A Amnistia Internacional registou também relatos nos órgãos de comunicação social locais de atos de violência contra estudantes na Universidade de Carabobo, em que dois estudantes foram alvejados a tiro.

“É imperativo que as autoridades venezuelanas garantam a liberdade de expressão e ponha fim imediato ao uso excessivo da força contra aqueles que estão a exercer o direito de protestar pacificamente. Em vez de lançarem mãos dos seus recursos para perseguir e reprimir teimosamente aqueles que pensam de forma diferente, o Governo da Venezuela deve centrar esforços em dar solução à crise humana que se agrava a cada dia que passa no país”, instava Erika Guevara-Rosas logo a 7 de abril passado.

A organização de direitos humanos reiterou profunda apreensão face a estes incidentes, em particular perante os vários apelos feitos por responsáveis do Estado para que sejam usadas armas de fogo contra os manifestantes que criticam o Governo. E desde o início da vaga de repressão que instava para que fosse declarado repúdio forte e inequívoco da violência cometida por grupos armados pró-Governo no contexto dos protestos.

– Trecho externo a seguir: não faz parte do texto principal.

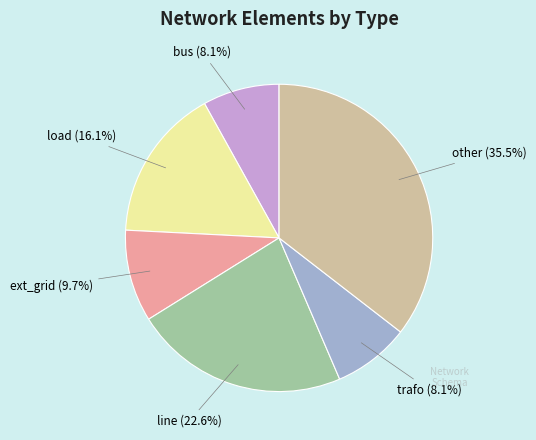

Is there a majority slice in this chart?

No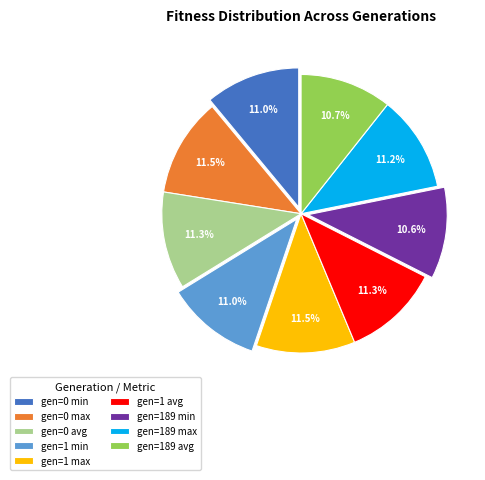

To the nearest percent, what portion does gen=1 min represent?

11%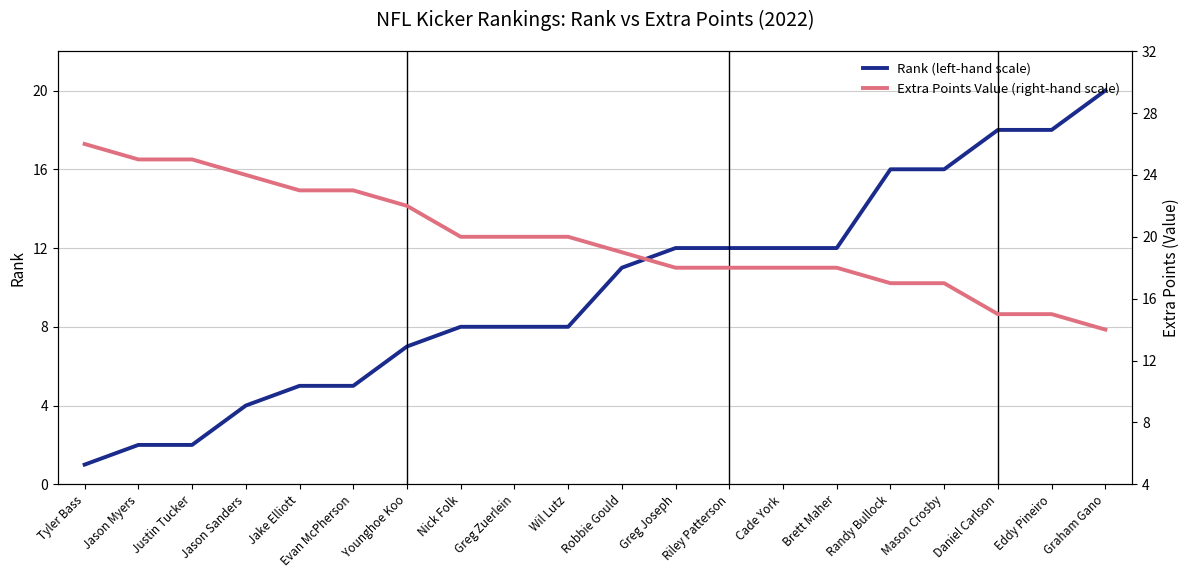

Count the number of categories in the chart.

20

A Amnistia Internacional exortava também as forças de segurança venezuelanas a garantirem que os protestos agendados, incluindo o de 19 de abril, decorressem sem nenhumas restrições nem medo de perseguição.

“Caça às bruxas” de líderes e membros da oposição

A vaga recente de detenções de líderes e membros da oposição que a Amnistia Internacional assinalou no início deste ano apontava já para um padrão sistemático de abusos contra aqueles que na Venezuela ousam expressar opiniões contrárias à do Governo.

Nos dias 11 e 12 de janeiro, o deputado parlamentar Gilber Caro, do partido da oposição Voluntad Popular, os deputados municipais Roniel Farias e Jorge Gonzalez e os ativistas políticos Steicy Escalona e Irwin Roca foram privados da liberdade depois de responsáveis governamentais de elevado nível os terem acusado publicamente de desenvolverem “atividades terroristas” e de ligações a Lilian Tintori, mulher do prisioneiro de consciência Leopoldo López.

“Parece que o Governo do Presidente [venezuelano, Nicolás] Maduro continua com a sua caça às bruxas contra quem quer que ouse expressar uma opinião contrária às suas políticas. Este uso de argumentos absurdos de conspiração para justificar detenções irregulares revela a ausência de compromisso da Venezuela na promoção e proteção dos direitos humanos básicos de todas as pessoas no país”, criticou a diretora da Amnistia Internacional para as Américas, no dia seguinte àquelas detenções.

Erika Guevara-Rosas exortou ainda as autoridades venezuelanas a garantirem que “são cumpridos os direitos processuais das pessoas detidas, em particular o direito de serem levados a juízes de instância civil, sob acusações credíveis e com provas, e em tempo célere, assim como o acesso pronto a familiares e a representantes legais”. “O Governo venezuelano tem é de encontrar soluções eficazes e justas para ultrapassar a grave crise humana e de direitos humanos que está a afetar a população, e não esforçar-se a perseguir quem pensa de forma diferente”, remata.

A Amnistia Internacional reitera às autoridades venezuelanas que têm de garantir o direito de liberdade de expressão e de reunião pública e pacífica, sem qualquer espécie de discriminação.